Tan Phuoc 3 is a commune located in the northeastern part of Đồng Tháp province, approximately 95 km east of Cao Lãnh ward and about 20 km north of Mỹ Tho ward. The commune has the following geographical location:

- To the north, it borders Tân Phước 1 commune and Hưng Thạnh commune.
- To the west, it borders Tân Phú commune.
- To the south, it borders Bình Trưng commune, Long Định commune, and Long Hưng commune.
- To the east, it borders Tân Hương commune.

==History==
Prior to 2025, Tân Phước 3 commune was formerly Tân Lập commune, Tân Lập 2 commune, and Phước Lập commune in Tân Phước district, Tiền Giang province.

On June 12, 2025, the National Assembly of Vietnam issued Resolution No. 202/2025/QH15 on the reorganization of provincial-level administrative units.
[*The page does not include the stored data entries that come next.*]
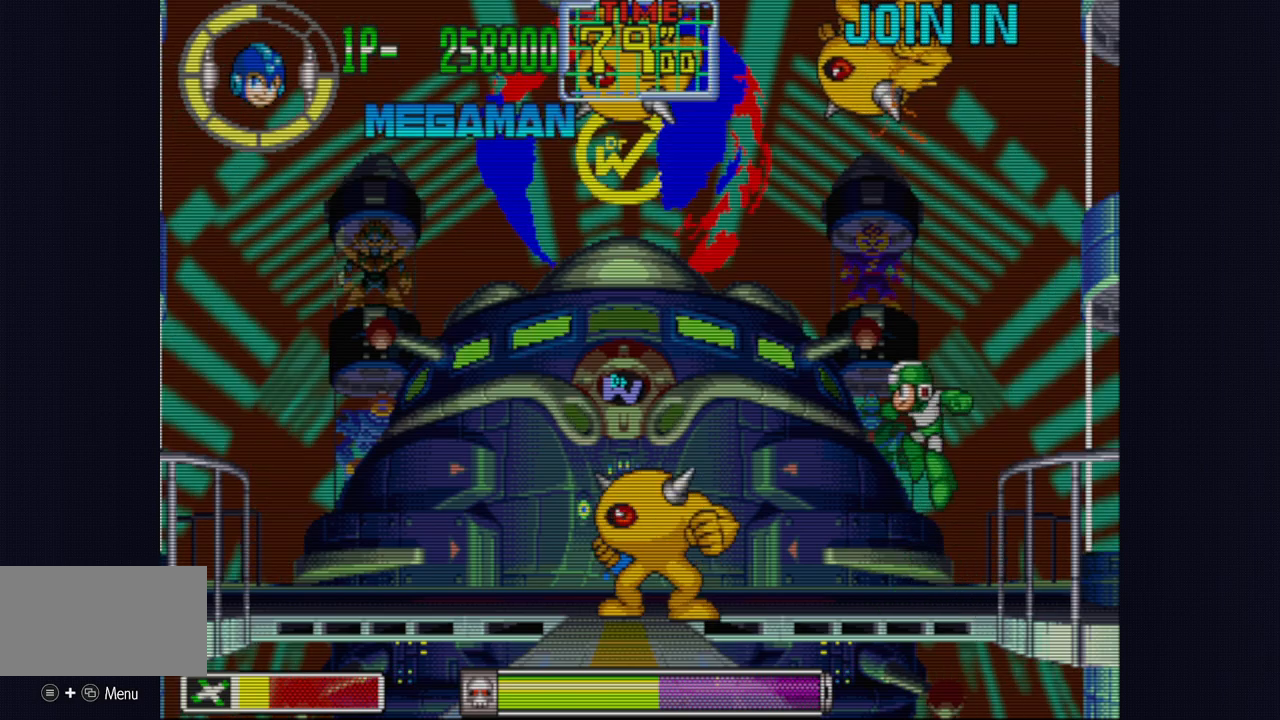
{"buttons": [], "left_stick": "right", "events": [[50, "CROSS", "down"], [100, "left_stick", "center"], [150, "CROSS", "up"], [250, "left_stick", "left"], [300, "left_stick", "center"], [350, "left_stick", "right"]]}
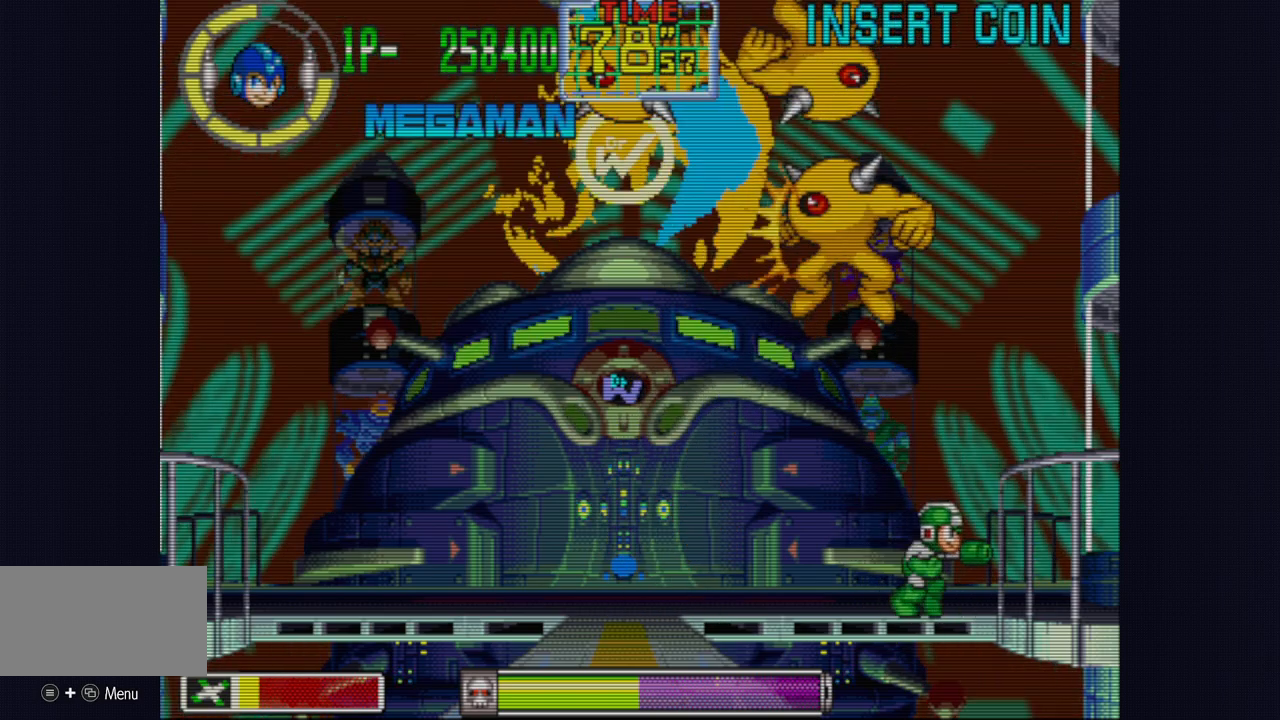
{"buttons": [], "left_stick": "center", "events": [[133, "SQUARE", "down"], [183, "SQUARE", "up"], [200, "left_stick", "center"], [283, "SQUARE", "down"], [350, "SQUARE", "up"], [417, "SQUARE", "down"], [467, "SQUARE", "up"]]}
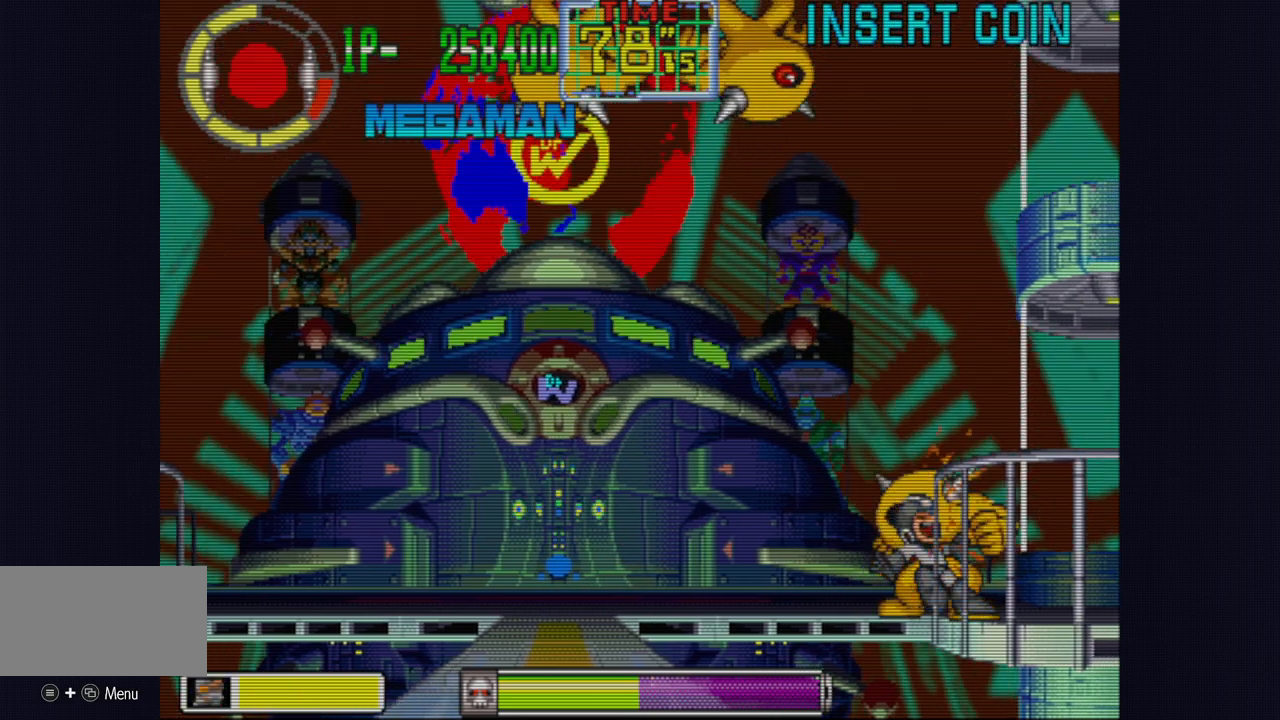
{"buttons": [], "left_stick": "center", "events": [[33, "SQUARE", "down"], [50, "left_stick", "right"], [100, "SQUARE", "up"], [267, "left_stick", "center"], [333, "SQUARE", "down"], [450, "SQUARE", "up"]]}
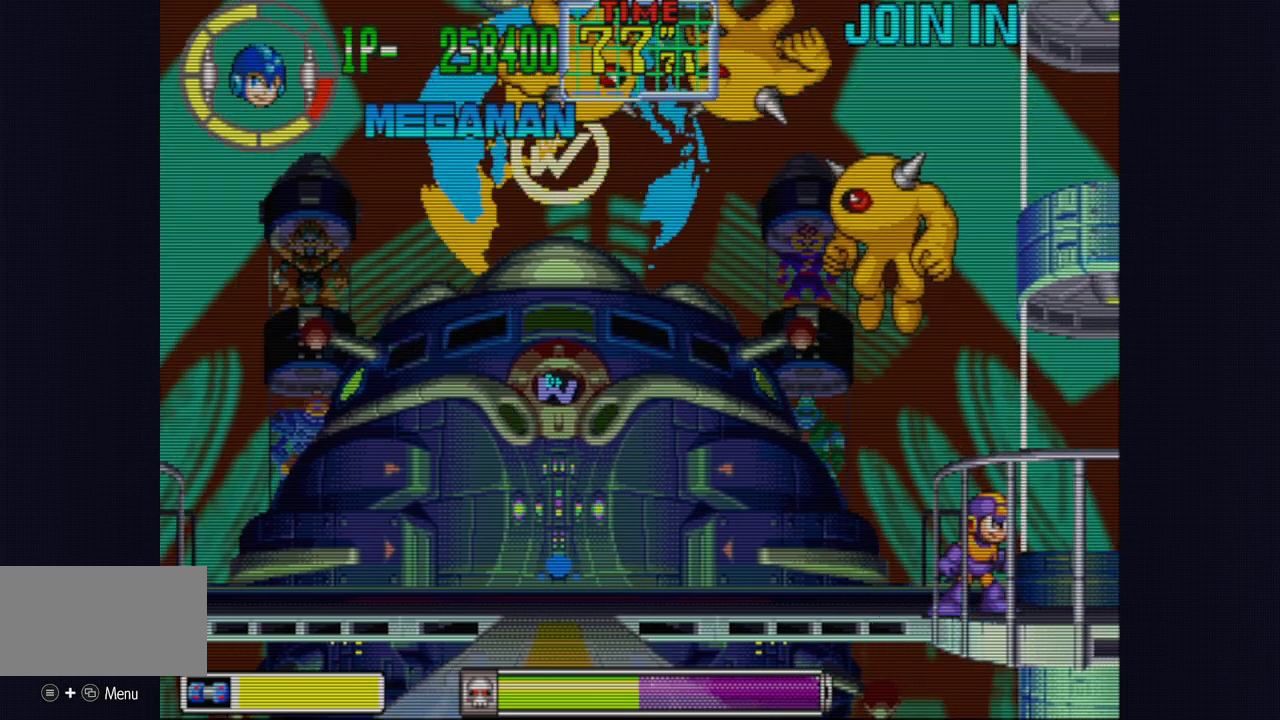
{"buttons": [], "left_stick": "center", "events": [[333, "left_stick", "right"], [467, "left_stick", "center"]]}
Accordingly:

- Đồng Tháp province was established by merging the entire area and population of Đồng Tháp province and Tiền Giang province.

On June 16, 2025, the Standing Committee of the National Assembly of Vietnam issued Resolution No. 1663/NQ-UBTVQH15 on the reorganization of commune-level administrative units in Đồng Tháp province. Accordingly:

- Tân Phước 3 commune was established by merging the entire area and population of Tân Lập 1 commune, Tân Lập 2 commune, and Phước Lập commune (formerly part of Tân Phước district).